Rüdiger Tonojan MdL besucht Gewerbe Akademie der Handwerkskammer Freiburg im Rahmen der „Tour de Handwerk"
Im Rahmen der „Tour de Handwerk" der Handwerkskammer Freiburg besuchte Rüdiger Tonojan MdL gemeinsam mit weiteren Landtags- und Bundestagsabgeordneten aus Südbaden die Gewerbe Akademie in Freiburg-Landwasser. Neben der Besichtigung der Ausbildungswerkstätten der Gewerke Sanitär Heizung Klima und Zahntechnik informierte sich Tonojan über das im Bau befindliche Azubi-Wohnheim „WIR:SÜD" der Freiburger Stadtbau.
„Der Besuch hier im Bildungshaus, zusammen mit dem entstehenden Azubi-Wohnprojekt, zeigt eindrücklich, wie modern und zukunftsorientiert berufliche Bildung im Handwerk heute funktioniert", so Tonojan. Als Land habe man mit „Horizont Handwerk" ein klares Signal gesetzt. Zusammen mit der Fortführung der Meisterprämie leiste auch der Nachtragshaushalt 2025/2026 einen wichtigen Beitrag: Aus dem Landesanteil am Sondervermögen des Bundes sind laut Handwerk BW rund 30 Millionen Euro für die Modernisierung der Bildungsstätten des Handwerks vorgesehen. „Damit schaffen wir wichtige Grundlagen, um dem Fachkräftemangel wirksam zu begegnen", so Tonojan.
Ein zweites Anliegen liegt dem Abgeordneten besonders am Herzen: die Betriebsnachfolge. Mit dem Landesprojekt „Next Generation Handwerk" bringen die Handwerkskammern im Land Übergeberinnen und Übergeber mit potenziellen Nachfolgerinnen und Nachfolgern zusammen. „Rund 50.000 Betriebe stehen in Baden-Württemberg in den nächsten zehn Jahren zur Übergabe an – hier braucht es kostenfreie Beratung, eine Matching-Plattform und Qualifizierung, wie es die Generation-H-Academy bietet", betonte Tonojan. Das sei gut investiertes Geld, denn jede erfolgreiche Übergabe sichere Arbeitsplätze und regionale Wertschöpfung.
Besonders beeindruckt zeigte sich Tonojan von der Arbeit der Ausbilderinnen und Ausbilder vor Ort: „Sie leisten in der überbetrieblichen Ausbildung Tag für Tag hervorragende Arbeit – und genau das ist es, was das Handwerk zukunftsfest macht."
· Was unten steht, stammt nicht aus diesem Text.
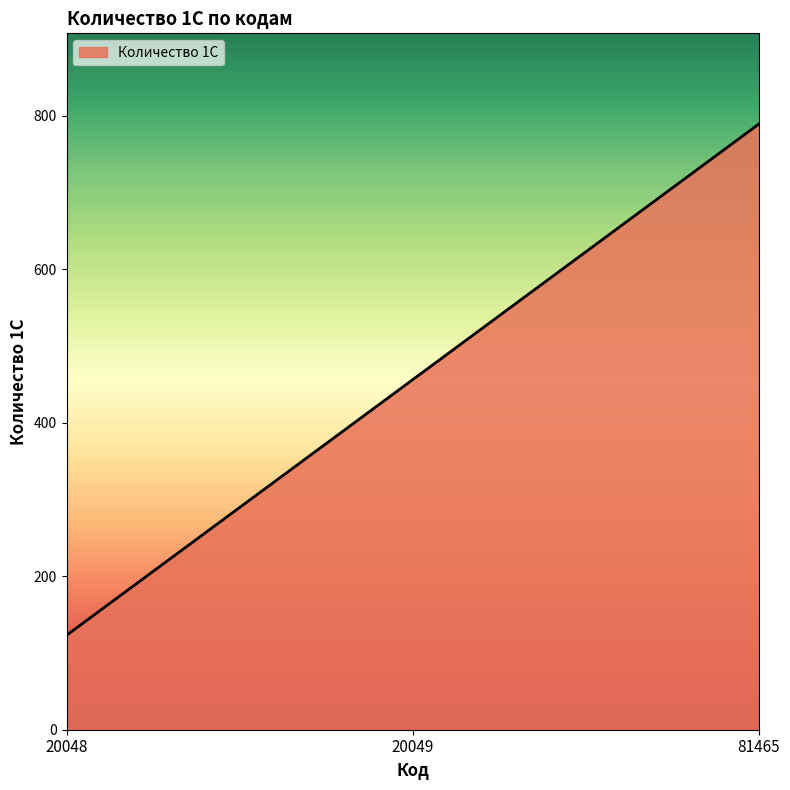

Count the number of data series in this chart.

1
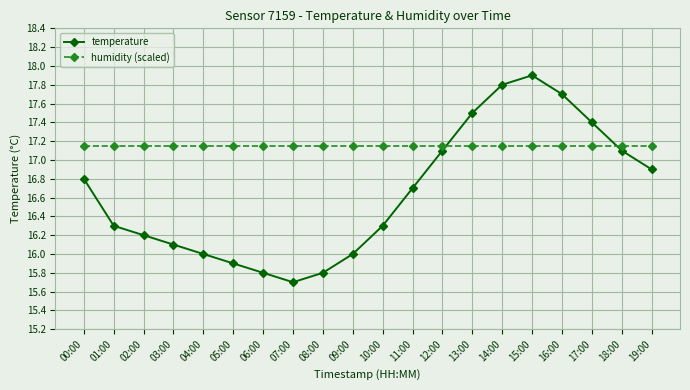

Which series has the widest spread of values?

temperature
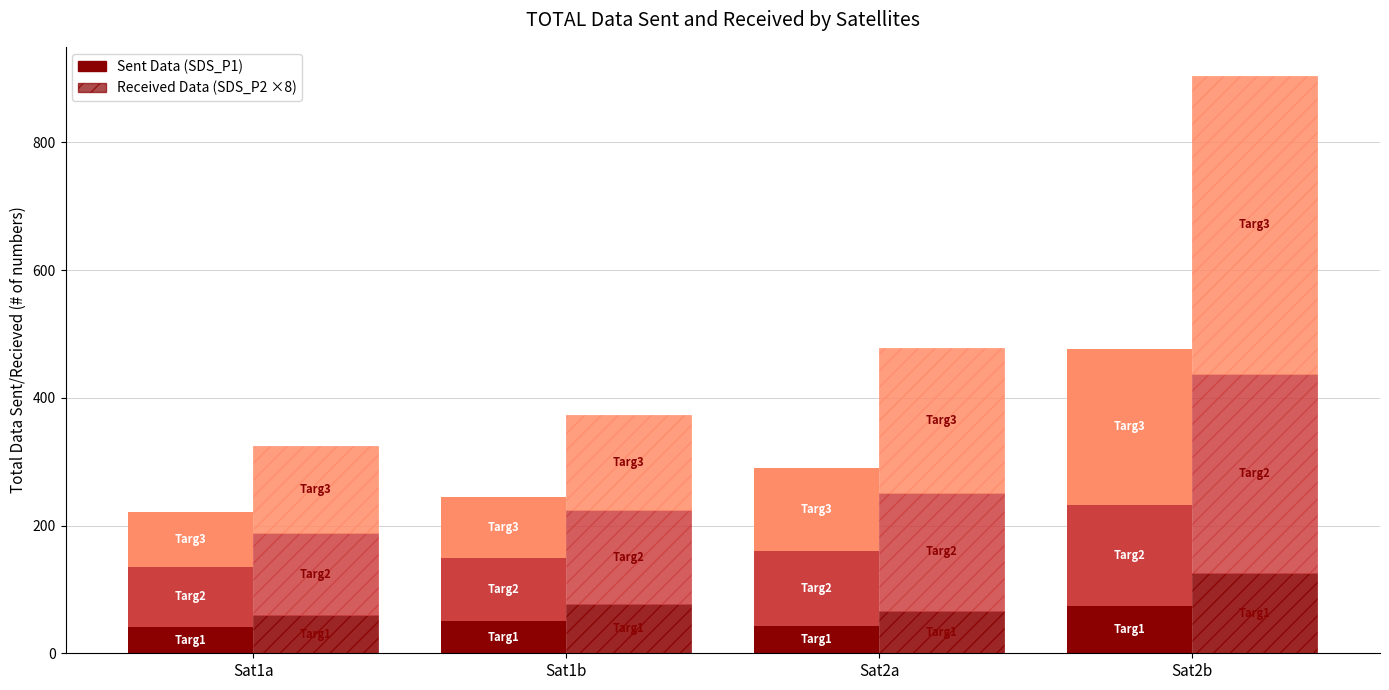

Rank the series at Sat1a from lowest to highest value.

SDS_P1 Targ1, SDS_P2 Targ1, SDS_P1 Targ3, SDS_P1 Targ2, SDS_P2 Targ2, SDS_P2 Targ3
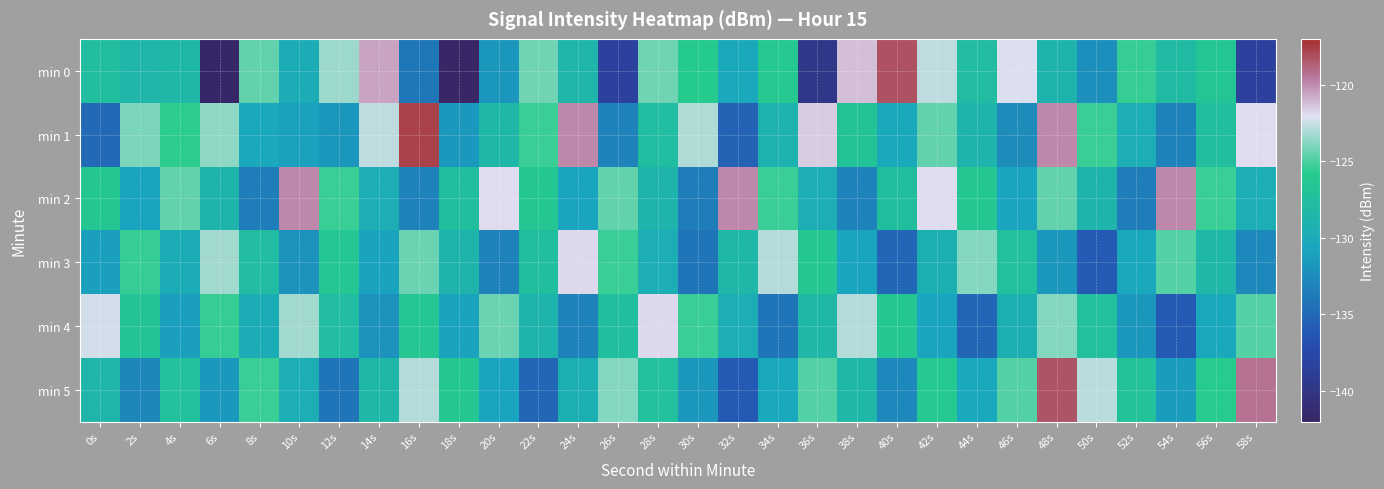

What is the spread (max minus min) of values at 16s?

16.2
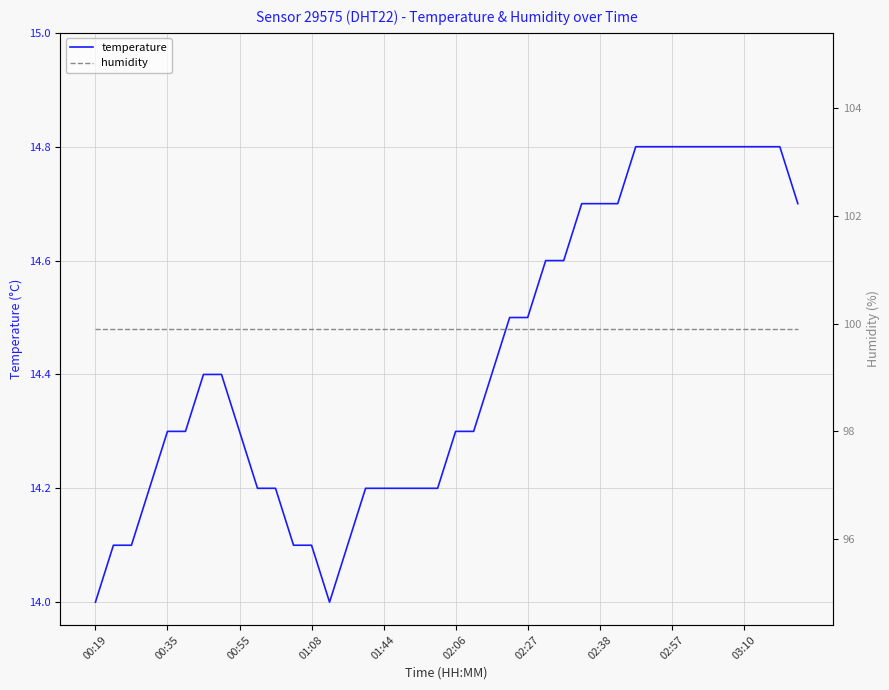

True or false: humidity has more than 1 points higher than both neighbors.

False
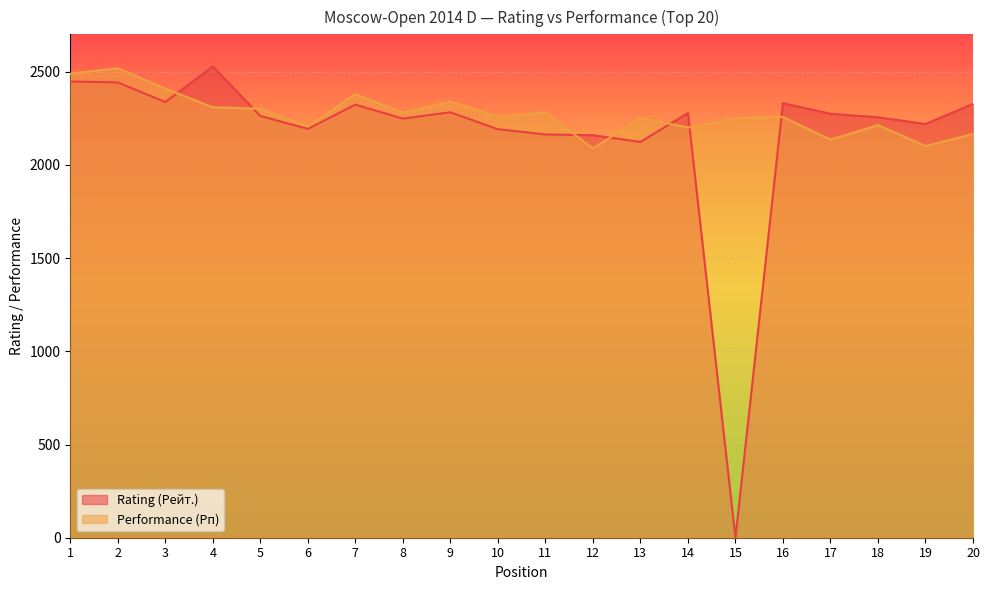

Reading left to right, extract all data points from this chart.

Rating (Рейт.): 2447	2442	2337	2528	2262	2193	2323	2248	2282	2191	2163	2159	2123	2278	0	2331	2274	2255	2219	2327
Performance (Рп): 2489	2518	2409	2309	2301	2206	2379	2279	2339	2258	2281	2088	2252	2200	2250	2257	2135	2213	2101	2165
Abschließend dankte er der Handwerkskammer Freiburg für die Einladung und den offenen Austausch: „Solche Besuche sind für mich unverzichtbar, um zu verstehen, wo den Betrieben der Schuh drückt – und ich werde mich weiterhin dafür einsetzen, dass die vereinbarten Maßnahmen konsequent umgesetzt werden."